Wydarzenia

Wleciałowski: Wchodzimy w najważniejszy etap pracy

2011-02-10 17:25:04
Rozmowa z Markiem Wleciałowskim, drugim trenerem Śląska Wrocław.
Za Śląskiem dwa dni treningów na Cyprze. Czy po tym czasie widać już, że praca nad motoryką, siłą i szybkością, którą wykonywaliście przez ostatni miesiąc, dała zamierzone efekty?
Obiektywnie trzeba przyznać, że drużyna wygląda nienajgorzej. Ale działamy w branży, w której efekty naszej pracy zawsze weryfikowane są przez przeciwnika. Byłoby zbyt dużym uproszczeniem, gdybym powiedział, że zespół jest już fizycznie dobrze przygotowany i teraz możemy się skupić tylko nad aspektami czysto piłkarskimi. Piątkowym sparingiem z Dinamem Mińsk wejdziemy w najważniejszą fazę naszej zimowej pracy i dopiero wtedy będziemy mogli coś więcej na ten temat powiedzieć.

Nad czym dokładnie chcecie pracować na Cyprze?
Głównie nad taktyką i zgraniem drużyny. Zajęcia nie będą tak intensywne jak do tej pory, ale za to rozegramy aż pięć spotkań sparingowych, na dodatek z silnymi rywalami. To one dadzą nam materiał do analizy i poniekąd zweryfikują naszą dotychczasową pracę.

Jakie macie podejście do rezultatów meczów sparingowych?
Na pewno nie są dla nas sprawą drugorzędną. Każdy mecz traktujemy poważnie, zresztą chłopcy pokazali już w dotychczasowych spotkaniach, że wynik jest dla nich bardzo istotny. Z drugiej strony należy pamiętać, że „godzina zero” to pierwszy wiosenny mecz z Jagiellonią. To wtedy mamy być gotowi. Teraz mamy jeszcze trochę czasu na korekty, później może być już na to za późno.

W sparingach rozgrywanych w Polsce eksperymentowaliście z ustawieniem, dawaliście szansę gry wszystkim zawodnikom. Na Cyprze będzie podobnie, czy raczej skupicie się na zgrywaniu pierwszej jedenastki?
Sparingów jest na tyle dużo, że nie możemy sobie pozwolić na to, by skupić się tylko na jakiejś konkretnej grupie. Będziemy grać w zasadzie co dwa dni i jest dla nas bardzo ważne, by wszyscy zawodnicy wyszli z tych meczów bez szwanku.

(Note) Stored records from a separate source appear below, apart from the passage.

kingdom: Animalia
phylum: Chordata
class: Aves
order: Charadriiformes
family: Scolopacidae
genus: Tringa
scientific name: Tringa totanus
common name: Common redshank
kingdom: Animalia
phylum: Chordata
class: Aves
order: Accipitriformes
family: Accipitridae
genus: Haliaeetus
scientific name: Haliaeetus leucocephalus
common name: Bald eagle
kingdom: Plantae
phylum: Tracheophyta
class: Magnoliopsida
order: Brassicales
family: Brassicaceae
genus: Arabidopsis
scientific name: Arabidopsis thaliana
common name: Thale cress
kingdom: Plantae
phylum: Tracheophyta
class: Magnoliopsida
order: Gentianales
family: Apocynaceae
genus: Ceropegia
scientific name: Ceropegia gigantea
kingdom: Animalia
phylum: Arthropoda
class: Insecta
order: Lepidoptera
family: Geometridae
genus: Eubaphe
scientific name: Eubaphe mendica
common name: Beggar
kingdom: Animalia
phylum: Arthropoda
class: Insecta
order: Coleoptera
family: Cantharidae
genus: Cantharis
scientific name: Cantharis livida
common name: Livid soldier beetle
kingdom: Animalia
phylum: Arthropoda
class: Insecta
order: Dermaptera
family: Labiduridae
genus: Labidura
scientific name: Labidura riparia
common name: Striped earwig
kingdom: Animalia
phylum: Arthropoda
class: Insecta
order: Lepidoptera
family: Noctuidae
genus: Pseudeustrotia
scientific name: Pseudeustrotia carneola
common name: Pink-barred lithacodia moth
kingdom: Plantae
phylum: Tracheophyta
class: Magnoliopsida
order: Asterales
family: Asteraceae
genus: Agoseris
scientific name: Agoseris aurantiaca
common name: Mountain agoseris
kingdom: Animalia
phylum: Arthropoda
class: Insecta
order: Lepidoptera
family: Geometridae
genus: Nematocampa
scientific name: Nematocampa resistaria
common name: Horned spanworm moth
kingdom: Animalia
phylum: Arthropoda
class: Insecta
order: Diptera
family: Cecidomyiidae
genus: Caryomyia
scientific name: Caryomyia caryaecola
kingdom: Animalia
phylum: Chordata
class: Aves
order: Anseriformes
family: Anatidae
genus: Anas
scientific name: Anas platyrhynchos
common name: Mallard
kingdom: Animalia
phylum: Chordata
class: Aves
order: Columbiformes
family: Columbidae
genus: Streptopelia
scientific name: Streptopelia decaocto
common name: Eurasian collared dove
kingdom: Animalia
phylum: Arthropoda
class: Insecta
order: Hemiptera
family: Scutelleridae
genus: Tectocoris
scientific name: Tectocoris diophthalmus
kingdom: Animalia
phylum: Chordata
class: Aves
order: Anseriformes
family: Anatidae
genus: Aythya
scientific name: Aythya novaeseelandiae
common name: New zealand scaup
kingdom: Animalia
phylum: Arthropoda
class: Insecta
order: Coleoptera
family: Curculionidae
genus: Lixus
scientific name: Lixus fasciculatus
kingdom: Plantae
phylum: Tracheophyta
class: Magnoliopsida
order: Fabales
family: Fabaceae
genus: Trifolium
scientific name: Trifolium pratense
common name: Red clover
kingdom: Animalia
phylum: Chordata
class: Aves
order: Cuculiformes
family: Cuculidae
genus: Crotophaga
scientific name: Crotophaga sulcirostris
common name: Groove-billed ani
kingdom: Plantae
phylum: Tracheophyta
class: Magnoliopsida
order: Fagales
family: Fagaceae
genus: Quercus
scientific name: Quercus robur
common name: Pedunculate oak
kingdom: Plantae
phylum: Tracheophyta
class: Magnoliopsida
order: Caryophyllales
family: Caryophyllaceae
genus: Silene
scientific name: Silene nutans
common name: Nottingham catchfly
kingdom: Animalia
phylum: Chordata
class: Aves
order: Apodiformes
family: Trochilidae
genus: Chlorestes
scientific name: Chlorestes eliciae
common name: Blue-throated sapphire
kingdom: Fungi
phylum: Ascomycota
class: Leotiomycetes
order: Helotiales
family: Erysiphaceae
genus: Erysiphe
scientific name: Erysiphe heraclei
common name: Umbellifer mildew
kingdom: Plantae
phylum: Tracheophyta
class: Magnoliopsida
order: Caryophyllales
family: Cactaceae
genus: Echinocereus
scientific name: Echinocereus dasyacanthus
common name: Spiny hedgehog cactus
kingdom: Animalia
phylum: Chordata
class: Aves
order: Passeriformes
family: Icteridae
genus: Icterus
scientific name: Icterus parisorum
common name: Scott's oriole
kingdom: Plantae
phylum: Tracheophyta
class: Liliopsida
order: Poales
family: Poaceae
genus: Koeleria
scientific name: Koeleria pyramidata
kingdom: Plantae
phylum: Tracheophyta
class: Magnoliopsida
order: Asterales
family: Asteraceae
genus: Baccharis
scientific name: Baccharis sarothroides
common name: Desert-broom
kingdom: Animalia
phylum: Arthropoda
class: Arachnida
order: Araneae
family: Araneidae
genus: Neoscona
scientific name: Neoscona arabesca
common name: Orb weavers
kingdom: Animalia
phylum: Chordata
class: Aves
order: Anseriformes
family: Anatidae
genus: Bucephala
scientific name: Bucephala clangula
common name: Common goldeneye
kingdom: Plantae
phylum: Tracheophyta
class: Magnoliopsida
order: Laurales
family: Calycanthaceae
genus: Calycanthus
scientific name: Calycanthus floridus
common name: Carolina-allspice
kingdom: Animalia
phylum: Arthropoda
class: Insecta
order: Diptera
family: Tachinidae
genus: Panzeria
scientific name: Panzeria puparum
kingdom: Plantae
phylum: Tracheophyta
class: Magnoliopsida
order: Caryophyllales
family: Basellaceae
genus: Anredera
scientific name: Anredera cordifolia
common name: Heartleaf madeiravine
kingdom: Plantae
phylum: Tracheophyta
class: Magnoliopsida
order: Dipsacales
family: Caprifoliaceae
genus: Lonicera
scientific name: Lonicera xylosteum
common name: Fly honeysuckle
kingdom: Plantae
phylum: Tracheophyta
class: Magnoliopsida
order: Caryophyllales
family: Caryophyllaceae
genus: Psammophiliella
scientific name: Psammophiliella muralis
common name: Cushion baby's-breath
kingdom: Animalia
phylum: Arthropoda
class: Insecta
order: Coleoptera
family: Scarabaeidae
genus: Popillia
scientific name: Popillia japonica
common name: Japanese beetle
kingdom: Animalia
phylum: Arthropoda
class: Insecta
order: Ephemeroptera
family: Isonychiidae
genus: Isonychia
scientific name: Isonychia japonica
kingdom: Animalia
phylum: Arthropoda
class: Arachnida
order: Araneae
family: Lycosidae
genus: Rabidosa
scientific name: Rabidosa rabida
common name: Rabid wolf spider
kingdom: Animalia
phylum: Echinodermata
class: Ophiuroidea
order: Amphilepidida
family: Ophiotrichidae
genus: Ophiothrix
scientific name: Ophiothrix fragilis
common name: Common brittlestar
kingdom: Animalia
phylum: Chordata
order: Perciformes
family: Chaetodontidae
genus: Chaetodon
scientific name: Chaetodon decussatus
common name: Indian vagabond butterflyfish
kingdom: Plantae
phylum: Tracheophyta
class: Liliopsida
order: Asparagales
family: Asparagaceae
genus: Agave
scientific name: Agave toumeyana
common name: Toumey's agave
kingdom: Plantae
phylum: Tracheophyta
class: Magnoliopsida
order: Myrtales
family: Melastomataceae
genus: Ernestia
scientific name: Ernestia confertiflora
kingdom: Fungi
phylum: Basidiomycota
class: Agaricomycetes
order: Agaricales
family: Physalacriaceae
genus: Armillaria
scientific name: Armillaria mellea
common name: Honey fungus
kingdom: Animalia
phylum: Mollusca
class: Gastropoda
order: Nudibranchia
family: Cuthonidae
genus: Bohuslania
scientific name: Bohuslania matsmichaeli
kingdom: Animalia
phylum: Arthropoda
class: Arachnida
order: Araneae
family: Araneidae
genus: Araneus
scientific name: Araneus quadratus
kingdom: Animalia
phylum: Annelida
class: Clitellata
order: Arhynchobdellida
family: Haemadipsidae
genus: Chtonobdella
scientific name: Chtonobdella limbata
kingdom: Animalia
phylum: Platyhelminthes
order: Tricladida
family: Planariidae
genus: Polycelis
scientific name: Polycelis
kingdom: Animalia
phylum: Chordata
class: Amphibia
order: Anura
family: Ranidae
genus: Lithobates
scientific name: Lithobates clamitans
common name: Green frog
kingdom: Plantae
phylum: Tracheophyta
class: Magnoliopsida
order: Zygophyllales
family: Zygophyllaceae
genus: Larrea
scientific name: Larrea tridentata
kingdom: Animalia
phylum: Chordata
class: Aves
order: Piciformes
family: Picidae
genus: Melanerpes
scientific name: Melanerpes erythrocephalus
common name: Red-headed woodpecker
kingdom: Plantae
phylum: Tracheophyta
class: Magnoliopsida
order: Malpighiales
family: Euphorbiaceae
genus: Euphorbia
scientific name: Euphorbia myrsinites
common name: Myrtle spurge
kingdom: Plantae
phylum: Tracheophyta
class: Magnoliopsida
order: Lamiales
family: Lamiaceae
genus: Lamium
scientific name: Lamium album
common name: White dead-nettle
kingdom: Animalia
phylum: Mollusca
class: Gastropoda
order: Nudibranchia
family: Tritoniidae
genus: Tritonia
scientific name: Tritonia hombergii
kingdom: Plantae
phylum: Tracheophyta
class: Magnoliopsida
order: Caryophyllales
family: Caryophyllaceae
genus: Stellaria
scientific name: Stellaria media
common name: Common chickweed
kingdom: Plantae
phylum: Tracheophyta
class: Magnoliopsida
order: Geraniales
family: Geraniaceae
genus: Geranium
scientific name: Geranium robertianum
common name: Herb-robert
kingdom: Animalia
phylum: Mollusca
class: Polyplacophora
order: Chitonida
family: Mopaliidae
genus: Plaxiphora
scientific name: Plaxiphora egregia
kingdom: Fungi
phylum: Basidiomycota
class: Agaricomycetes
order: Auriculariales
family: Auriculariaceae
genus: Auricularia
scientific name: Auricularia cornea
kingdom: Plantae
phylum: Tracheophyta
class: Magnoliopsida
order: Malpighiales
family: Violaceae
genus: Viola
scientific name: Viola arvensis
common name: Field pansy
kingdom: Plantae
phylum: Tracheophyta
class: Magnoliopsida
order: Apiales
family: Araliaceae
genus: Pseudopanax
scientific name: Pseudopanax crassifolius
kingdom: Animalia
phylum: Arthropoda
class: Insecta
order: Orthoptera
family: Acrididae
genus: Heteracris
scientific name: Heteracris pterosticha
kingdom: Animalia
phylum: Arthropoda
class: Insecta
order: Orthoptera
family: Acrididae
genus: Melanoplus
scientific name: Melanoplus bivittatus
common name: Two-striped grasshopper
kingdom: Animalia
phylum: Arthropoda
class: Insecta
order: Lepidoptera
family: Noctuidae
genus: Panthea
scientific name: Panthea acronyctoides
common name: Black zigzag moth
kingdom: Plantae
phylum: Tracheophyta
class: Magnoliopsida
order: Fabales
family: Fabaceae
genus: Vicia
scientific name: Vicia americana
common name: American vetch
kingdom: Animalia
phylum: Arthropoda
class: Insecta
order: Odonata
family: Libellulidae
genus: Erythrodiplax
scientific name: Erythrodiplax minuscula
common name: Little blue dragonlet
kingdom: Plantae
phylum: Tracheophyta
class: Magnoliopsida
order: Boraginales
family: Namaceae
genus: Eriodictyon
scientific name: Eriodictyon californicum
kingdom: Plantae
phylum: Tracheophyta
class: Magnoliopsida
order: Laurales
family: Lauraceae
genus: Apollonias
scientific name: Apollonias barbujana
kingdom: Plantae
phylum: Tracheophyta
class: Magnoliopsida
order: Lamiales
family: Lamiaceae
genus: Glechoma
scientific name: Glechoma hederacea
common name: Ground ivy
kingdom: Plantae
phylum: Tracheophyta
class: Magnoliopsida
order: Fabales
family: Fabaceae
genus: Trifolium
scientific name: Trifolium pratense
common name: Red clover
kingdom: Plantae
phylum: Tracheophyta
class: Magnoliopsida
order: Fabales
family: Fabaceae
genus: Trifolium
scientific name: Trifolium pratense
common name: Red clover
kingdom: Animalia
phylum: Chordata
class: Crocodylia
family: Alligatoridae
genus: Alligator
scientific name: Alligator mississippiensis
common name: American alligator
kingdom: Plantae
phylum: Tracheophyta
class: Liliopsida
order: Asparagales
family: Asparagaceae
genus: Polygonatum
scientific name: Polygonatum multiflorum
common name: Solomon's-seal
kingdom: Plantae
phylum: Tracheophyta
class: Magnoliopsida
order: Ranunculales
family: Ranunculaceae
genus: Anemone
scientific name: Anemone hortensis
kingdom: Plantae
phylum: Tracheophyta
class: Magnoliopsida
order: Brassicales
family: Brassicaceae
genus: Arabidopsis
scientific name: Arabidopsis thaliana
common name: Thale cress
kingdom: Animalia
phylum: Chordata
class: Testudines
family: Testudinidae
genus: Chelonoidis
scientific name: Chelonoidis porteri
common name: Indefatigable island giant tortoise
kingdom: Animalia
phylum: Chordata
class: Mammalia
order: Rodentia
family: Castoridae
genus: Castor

Zbyt duża intensywność gier czy ćwiczeń może być zła dla zdrowia.

Ale wyjściowy skład na mecz z Jagiellonią już się krystalizuje?
Coś tam nam chodzi po głowach, ale trzeba pamiętać, że jest to proces dynamiczny. Jednego dnia ktoś się dobrze prezentuje w treningu, drugiego gorzej. Wiele odpowiedzi na nasze pytania z pewnością dadzą nam najbliższe sparingi.

W Polsce oszczędzaliście Cristiana Diaza i Antoniego Łukasiewicza. Czy teraz dacie im już szansę – na przykład w piątkowym pojedynku z Dinamem?
Jesteśmy właśnie przed ostatnią rozmową na ten temat. Nasze gierki wewnętrzne pokazują, że z ich zdrowiem jest już coraz lepiej. W najbliższych dniach musimy zacząć im powoli uchylać drzwi do powrotu na boisko.